In 1961, Lee was tired of being perceived as being at “the bottom of the cultural totem pole” with little financial promise, so he decided to consider a career change. But before he made his move, his boss called Lee into his office and asked him to come up with a new superhero concept that would outperform DC Comics’ The Justice League of America (which combined the revamped Flash and Green Lantern with mainstays like Superman, Batman, and Wonder Woman to form a team of superheroes). Lee took up the challenge, and what happened next may have saved the comic book industry.

Lee and artist Jack Kirby (born Jacob Kurzberg) unveiled Fantastic Four #1, a new crime-fighting series featuring four heroes who, for the first time in comic book history, exhibited a broad range of human emotions. Readers could empathize with such characters as Benjamin Grimm (who’d been transformed by cosmic rays into a monstrous pile of orange rocks) despite – or, perhaps, because of – their flaws. To his fellow superheroes, Ben could be a hotheaded jerk, but comics fans attributed his distemper to his being trapped in repulsive orange skin and could feel compassion for him.

Like many Marvel characters, the emotionally challenged Ben became a metaphor for Jews and other minority outsiders who faced discrimination because of their skin color or ethnic roots.

The Fantastic Four quickly built up a large readership, and Marvel Comics soon introduced titles featuring physically and emotionally challenged heroes, such as Daredevil, Thor, and The Incredible Hulk. Thus began the Marvel Age of Comics, marked by Lee and Kirby’s brilliant seven-year collaboration.

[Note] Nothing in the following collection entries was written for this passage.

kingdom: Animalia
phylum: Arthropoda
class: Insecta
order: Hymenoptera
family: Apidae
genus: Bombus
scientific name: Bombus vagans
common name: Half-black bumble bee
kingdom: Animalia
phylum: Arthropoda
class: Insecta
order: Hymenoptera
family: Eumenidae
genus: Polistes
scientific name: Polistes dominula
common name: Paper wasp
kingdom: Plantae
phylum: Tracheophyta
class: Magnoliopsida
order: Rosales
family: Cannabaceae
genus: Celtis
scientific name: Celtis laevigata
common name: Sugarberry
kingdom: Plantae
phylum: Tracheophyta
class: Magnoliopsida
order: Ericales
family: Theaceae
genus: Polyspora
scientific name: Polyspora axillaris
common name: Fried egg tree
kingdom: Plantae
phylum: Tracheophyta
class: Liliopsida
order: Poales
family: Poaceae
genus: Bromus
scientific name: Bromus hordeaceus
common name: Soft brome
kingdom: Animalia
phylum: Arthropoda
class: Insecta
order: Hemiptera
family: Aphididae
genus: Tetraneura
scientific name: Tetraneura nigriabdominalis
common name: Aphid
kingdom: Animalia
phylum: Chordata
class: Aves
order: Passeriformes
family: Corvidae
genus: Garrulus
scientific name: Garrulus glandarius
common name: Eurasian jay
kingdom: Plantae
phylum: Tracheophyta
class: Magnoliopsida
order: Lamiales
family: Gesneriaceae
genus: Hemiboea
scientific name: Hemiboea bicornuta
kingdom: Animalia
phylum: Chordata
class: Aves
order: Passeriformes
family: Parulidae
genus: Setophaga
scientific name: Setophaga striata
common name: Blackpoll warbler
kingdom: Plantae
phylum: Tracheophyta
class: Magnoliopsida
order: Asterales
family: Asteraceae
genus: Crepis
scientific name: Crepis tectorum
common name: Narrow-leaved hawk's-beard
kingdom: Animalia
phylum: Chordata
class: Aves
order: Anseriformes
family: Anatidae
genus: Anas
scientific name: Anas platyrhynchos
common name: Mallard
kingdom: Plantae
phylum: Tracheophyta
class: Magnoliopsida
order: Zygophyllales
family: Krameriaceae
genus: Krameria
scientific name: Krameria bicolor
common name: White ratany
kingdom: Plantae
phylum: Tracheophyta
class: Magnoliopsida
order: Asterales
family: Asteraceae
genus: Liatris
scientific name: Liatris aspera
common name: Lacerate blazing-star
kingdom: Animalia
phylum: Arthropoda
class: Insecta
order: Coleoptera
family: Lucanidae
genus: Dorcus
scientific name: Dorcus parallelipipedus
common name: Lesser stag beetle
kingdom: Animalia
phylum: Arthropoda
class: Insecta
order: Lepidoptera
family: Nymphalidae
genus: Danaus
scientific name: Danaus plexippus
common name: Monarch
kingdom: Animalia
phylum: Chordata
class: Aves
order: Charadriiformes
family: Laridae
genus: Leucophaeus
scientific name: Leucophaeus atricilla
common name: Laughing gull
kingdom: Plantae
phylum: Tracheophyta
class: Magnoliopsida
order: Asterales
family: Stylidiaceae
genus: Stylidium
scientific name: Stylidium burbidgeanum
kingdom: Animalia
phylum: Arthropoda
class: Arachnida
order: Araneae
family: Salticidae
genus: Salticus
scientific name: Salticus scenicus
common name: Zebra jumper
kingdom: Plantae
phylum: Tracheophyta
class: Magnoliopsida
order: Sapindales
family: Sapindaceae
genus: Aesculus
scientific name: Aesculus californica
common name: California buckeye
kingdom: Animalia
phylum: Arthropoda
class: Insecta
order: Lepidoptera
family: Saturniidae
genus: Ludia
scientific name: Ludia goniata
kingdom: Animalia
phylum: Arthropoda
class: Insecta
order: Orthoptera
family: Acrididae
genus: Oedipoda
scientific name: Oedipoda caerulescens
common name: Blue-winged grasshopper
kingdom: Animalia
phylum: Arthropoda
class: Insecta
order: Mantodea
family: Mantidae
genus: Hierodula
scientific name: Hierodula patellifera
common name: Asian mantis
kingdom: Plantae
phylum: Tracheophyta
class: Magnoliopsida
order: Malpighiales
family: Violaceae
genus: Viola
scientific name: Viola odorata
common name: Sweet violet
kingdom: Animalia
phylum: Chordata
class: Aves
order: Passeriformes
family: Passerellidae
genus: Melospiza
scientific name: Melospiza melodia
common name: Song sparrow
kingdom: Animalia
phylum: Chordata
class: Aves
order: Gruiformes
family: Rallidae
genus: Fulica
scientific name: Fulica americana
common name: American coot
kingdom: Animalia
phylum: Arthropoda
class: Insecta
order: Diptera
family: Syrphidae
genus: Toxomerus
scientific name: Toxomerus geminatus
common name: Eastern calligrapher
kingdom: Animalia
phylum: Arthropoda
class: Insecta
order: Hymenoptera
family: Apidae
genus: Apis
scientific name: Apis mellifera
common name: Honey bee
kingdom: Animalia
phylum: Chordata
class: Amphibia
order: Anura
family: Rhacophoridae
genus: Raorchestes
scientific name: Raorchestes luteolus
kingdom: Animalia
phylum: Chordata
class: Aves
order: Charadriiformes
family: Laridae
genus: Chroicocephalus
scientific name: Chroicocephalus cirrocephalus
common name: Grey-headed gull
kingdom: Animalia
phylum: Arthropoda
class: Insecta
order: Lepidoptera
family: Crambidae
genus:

The next major breakthrough for Marvel came in September 1963, when Lee and Kirby introduced The X-Men, a superhero team of five men and women born with an extra “mutant” gene that endowed each with a different superpower (telepathy, strength, flight, and the ability to emit deadly optic blasts). From their base at Professor Charles Xavier’s “School for Gifted Youngsters” in Westchester, N.Y., the five set out to fight injustice. The X-Men was a hit among college students active in the civil rights struggle of the 1960s, who may have viewed pacifist Professor X’s battle against the militant mutant Magneto as a metaphor for the divergent ideologies of the non-violent Rev. Dr. Martin Luther King, Jr., and the militant Malcolm X.

The Jews who pioneered this art form, often for little material reward, are superheroes in their own right, for they have created enduring icons of popular culture. And they did so with an eye toward Jewish values.

Stan Lee summed it up like this: “To me you can wrap all of Judaism up in one sentence, and that is, ‘Do unto others.’ All I tried to do in my stories was show that there’s some innate goodness in the human condition. And there’s always going to be evil; we should always be fighting evil.”

Arie Kaplan is the author of From Krakow to Krypton: Jews and Comic Books. He has also written for MAD magazine, Time Out New York, Entertainment Weekly, and the MTV series Total Request Live. This article was adapted from “Kings of Comics,” a three-part series in Reform Judaism magazine.